Si vous me le demandez, je crois que je m’intègre le mieux dans la catégorie du milieu en Syrie. Ici, on nous appelle la « face grise » parce que nous n’avons rejoint aucun des deux opinions dominantes « noir » ou « blanc ». Quoi qu’il en soit, j’ai l’habitude de ne pas parler de la question car généralement, cela ne génère que des problèmes, Nous avons une sorte de “Spasma mentale”, si on peut appeler cela ainsi. Il est difficile pour la plupart des gens d’ accepter ce que les autres pensent.
– C’était mon analyse personnelle, oui, et s’il vous plaît, n’hésitez pas à me citer, mais je préfère ne pas parler en mentionnant mon vrai nom.
– Pour les guillemets, oui vous avez raison, cela signifie que je veux dire “soi-disant” car ce n’est pas la façon dont je voudrais vraiment l’appeler.

▸ CONSIGNE A: Recopiez à l'identique, dans les enregistrements, le passage qui commence par la ligne contenant « # to expand » et se termine par la ligne contenant « self.every_search_num.setValue(3) », ces deux lignes comprises.
Le texte et les enregistrements proviennent de sources distinctes.

▸ MATÉRIEL DE L'EXERCICE:

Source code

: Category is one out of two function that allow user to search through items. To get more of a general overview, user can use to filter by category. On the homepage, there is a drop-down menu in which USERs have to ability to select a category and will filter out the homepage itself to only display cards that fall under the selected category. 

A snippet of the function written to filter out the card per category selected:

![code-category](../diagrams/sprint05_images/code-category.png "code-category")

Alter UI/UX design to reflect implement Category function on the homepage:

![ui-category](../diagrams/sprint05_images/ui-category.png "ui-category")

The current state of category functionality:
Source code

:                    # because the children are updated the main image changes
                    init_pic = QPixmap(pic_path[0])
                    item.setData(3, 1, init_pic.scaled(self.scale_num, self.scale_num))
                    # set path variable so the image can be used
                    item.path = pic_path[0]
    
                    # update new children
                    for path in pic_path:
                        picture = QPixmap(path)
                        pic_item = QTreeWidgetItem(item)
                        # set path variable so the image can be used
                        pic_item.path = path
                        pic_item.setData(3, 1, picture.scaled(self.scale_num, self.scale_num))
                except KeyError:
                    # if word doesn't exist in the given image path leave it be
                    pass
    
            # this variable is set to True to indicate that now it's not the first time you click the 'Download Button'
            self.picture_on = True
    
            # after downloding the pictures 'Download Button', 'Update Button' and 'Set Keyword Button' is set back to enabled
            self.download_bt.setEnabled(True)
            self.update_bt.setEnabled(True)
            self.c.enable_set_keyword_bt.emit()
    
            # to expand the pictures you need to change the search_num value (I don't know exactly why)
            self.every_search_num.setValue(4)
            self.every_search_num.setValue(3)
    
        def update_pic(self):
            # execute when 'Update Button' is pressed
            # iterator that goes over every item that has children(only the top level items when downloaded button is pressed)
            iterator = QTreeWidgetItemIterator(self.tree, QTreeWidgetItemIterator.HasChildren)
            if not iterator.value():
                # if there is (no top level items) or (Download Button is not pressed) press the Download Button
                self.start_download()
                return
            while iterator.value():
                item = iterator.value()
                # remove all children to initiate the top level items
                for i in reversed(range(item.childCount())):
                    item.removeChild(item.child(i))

▸ CONSIGNE B: Selon le texte source, quel nom donne-t-on en Syrie à la catégorie du milieu dans laquelle la personne qui s'exprime dit le mieux s'intégrer ?

▸ RÉPONSE A:
            # to expand the pictures you need to change the search_num value (I don't know exactly why)
            self.every_search_num.setValue(4)
            self.every_search_num.setValue(3)

▸ RÉPONSE B: On l'appelle la « face grise ».